No matter what Korean officials decide, the U.S. defense chief will sound gracious and reasonable. Still, it’s good to remember that it will be deeds, not words, that count with Mr. Rumsfeld at the moment.
At the same time, Mr. Rumsfeld should take note that America is being compared to the Roman Empire in Korea’s serious press. That was the subject of a 16-part series produced by this newspaper’s parent, the JoongAng Ilbo. The series was part exposition on the extent of U.S. power in the world and part diatribe about American dominance.
Something Mr. Rumsfeld will also no doubt take into account is the U.S. Embassy in the center of Seoul, which looks like a lot of U.S. facilities around the world.
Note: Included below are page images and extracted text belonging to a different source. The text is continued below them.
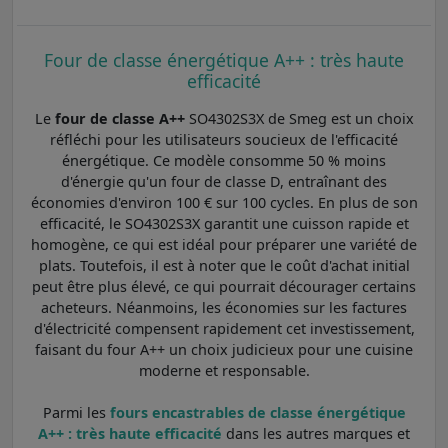
Four de classe énergétique A++ : très haute
efficacité
Le
four de classe A++
SO4302S3X de Smeg est un choix
réfléchi pour les utilisateurs soucieux de l'efficacité
énergétique. Ce modèle consomme 50 % moins
d'énergie qu'un four de classe D, entraînant des
économies d'environ 100 € sur 100 cycles. En plus de son
efficacité, le SO4302S3X garantit une cuisson rapide et
homogène, ce qui est idéal pour préparer une variété de
plats. Toutefois, il est à noter que le coût d'achat initial
peut être plus élevé, ce qui pourrait décourager certains
acheteurs. Néanmoins, les économies sur les factures
d'électricité compensent rapidement cet investissement,
faisant du four A++ un choix judicieux pour une cuisine
moderne et responsable.
Parmi les
fours encastrables de classe énergétique
A++ : très haute efficacité
dans les autres marques et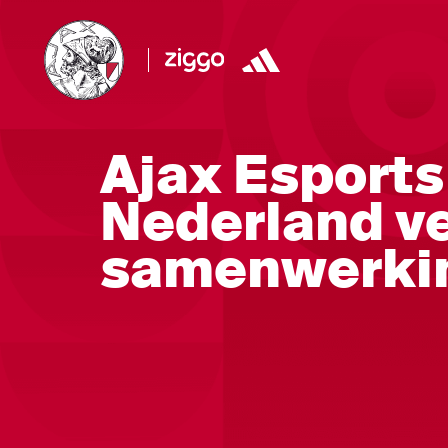
Ajax Esport
Nederland v
samenwerki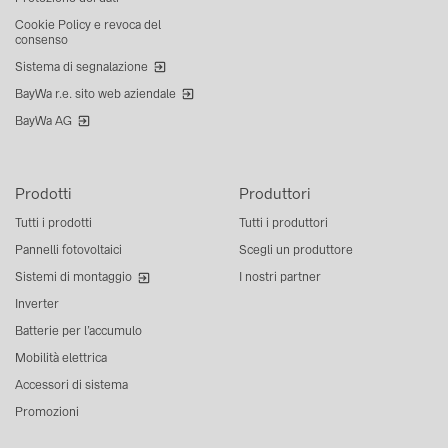
Cookie Policy e revoca del
consenso
Sistema di segnalazione
BayWa r.e. sito web aziendale
BayWa AG
Prodotti
Produttori
Tutti i prodotti
Tutti i produttori
Pannelli fotovoltaici
Scegli un produttore
Sistemi di montaggio
I nostri partner
Inverter
Batterie per l’accumulo
Mobilità elettrica
Accessori di sistema
Promozioni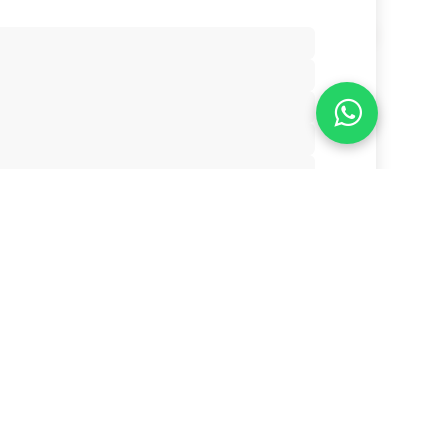
Valoración
- El #1
Comercio electrónico de código abierto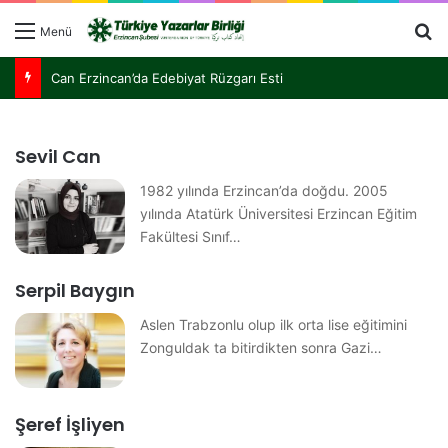
Menü
Türkiye Yazarlar Birliği Nurettin Topçu İçin Kemaliye’de Buluştu
Sevil Can
1982 yılında Erzincan’da doğdu. 2005
yılında Atatürk Üniversitesi Erzincan Eğitim
Fakültesi Sınıf…
Serpil Baygın
Aslen Trabzonlu olup ilk orta lise eğitimini
Zonguldak ta bitirdikten sonra Gazi…
Şeref İşliyen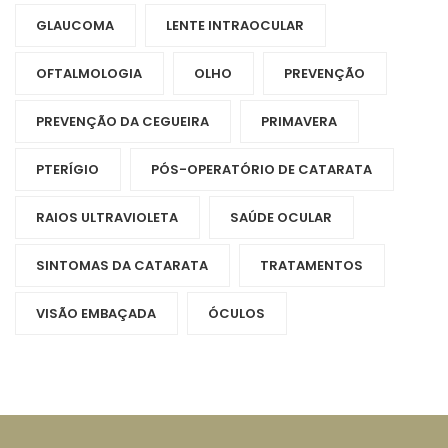
GLAUCOMA
LENTE INTRAOCULAR
OFTALMOLOGIA
OLHO
PREVENÇÃO
PREVENÇÃO DA CEGUEIRA
PRIMAVERA
PTERÍGIO
PÓS-OPERATÓRIO DE CATARATA
RAIOS ULTRAVIOLETA
SAÚDE OCULAR
SINTOMAS DA CATARATA
TRATAMENTOS
VISÃO EMBAÇADA
ÓCULOS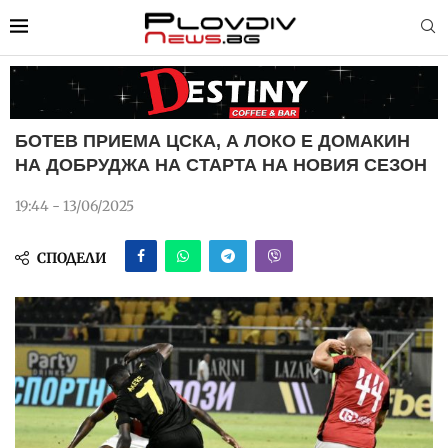
БОТЕВ ПРИЕМА ЦСКА, А ЛОКО Е ДОМАКИН
НА ДОБРУДЖА НА СТАРТА НА НОВИЯ СЕЗОН
19:44 - 13/06/2025
СПОДЕЛИ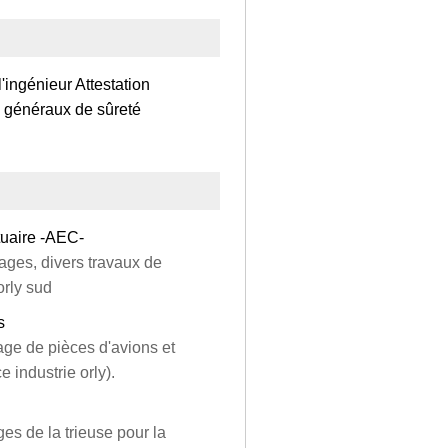
'ingénieur Attestation
s généraux de sûreté
tuaire -AEC-
gages, divers travaux de
orly sud
s
age de pièces d'avions et
e industrie orly).
es de la trieuse pour la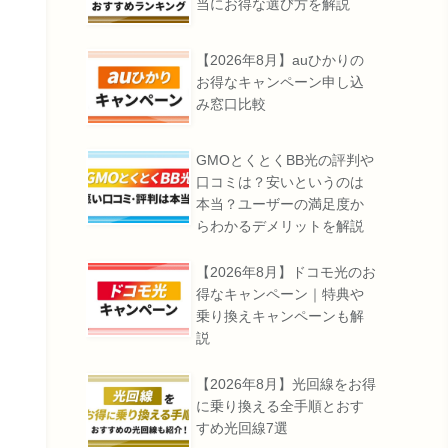
当にお得な選び方を解説
【2026年8月】auひかりの
お得なキャンペーン申し込
み窓口比較
GMOとくとくBB光の評判や
口コミは？安いというのは
本当？ユーザーの満足度か
らわかるデメリットを解説
【2026年8月】ドコモ光のお
得なキャンペーン｜特典や
乗り換えキャンペーンも解
説
【2026年8月】光回線をお得
に乗り換える全手順とおす
すめ光回線7選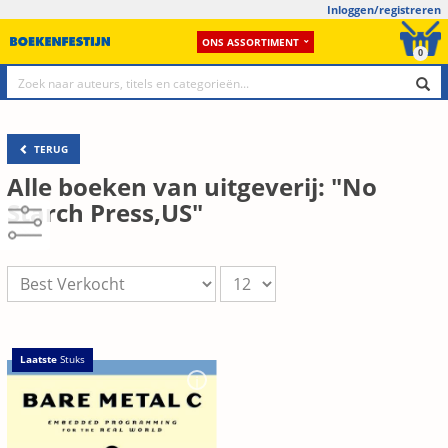
Inloggen/registreren
ONS ASSORTIMENT
0
TERUG
Alle boeken van uitgeverij: "No
Starch Press,US"
Laatste
Stuks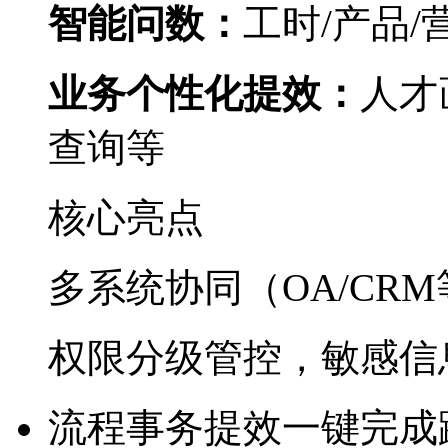
智能问数：
工时/产品/
业务个性化提效：
人才
查询等
核心亮点
多系统协同（OA/CRM
权限分级管控，敏感
流程事务提效
一键完成跨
Not just the heavy gates, the high walls or razor wire that protect the Americans inside from threats, but also the scores of young police standing in rank and file behind riot shields, night and day.
It’s not a good feeling for American expatriates to see U.S. officials on the defensive as they seem to be in Korea, with the host country being forced to take so many precautions.
This is a sign that U.S. power is not universally regarded as just or benign. Koreans readily recall official U.S. backing for a long line of South Korean dictators and lukewarm support for Mr. Roh, a democratically elected leader. It’s reasonable to think Mr. Rumsfeld understands this.

* The writer is the editor of the JoongAng Daily.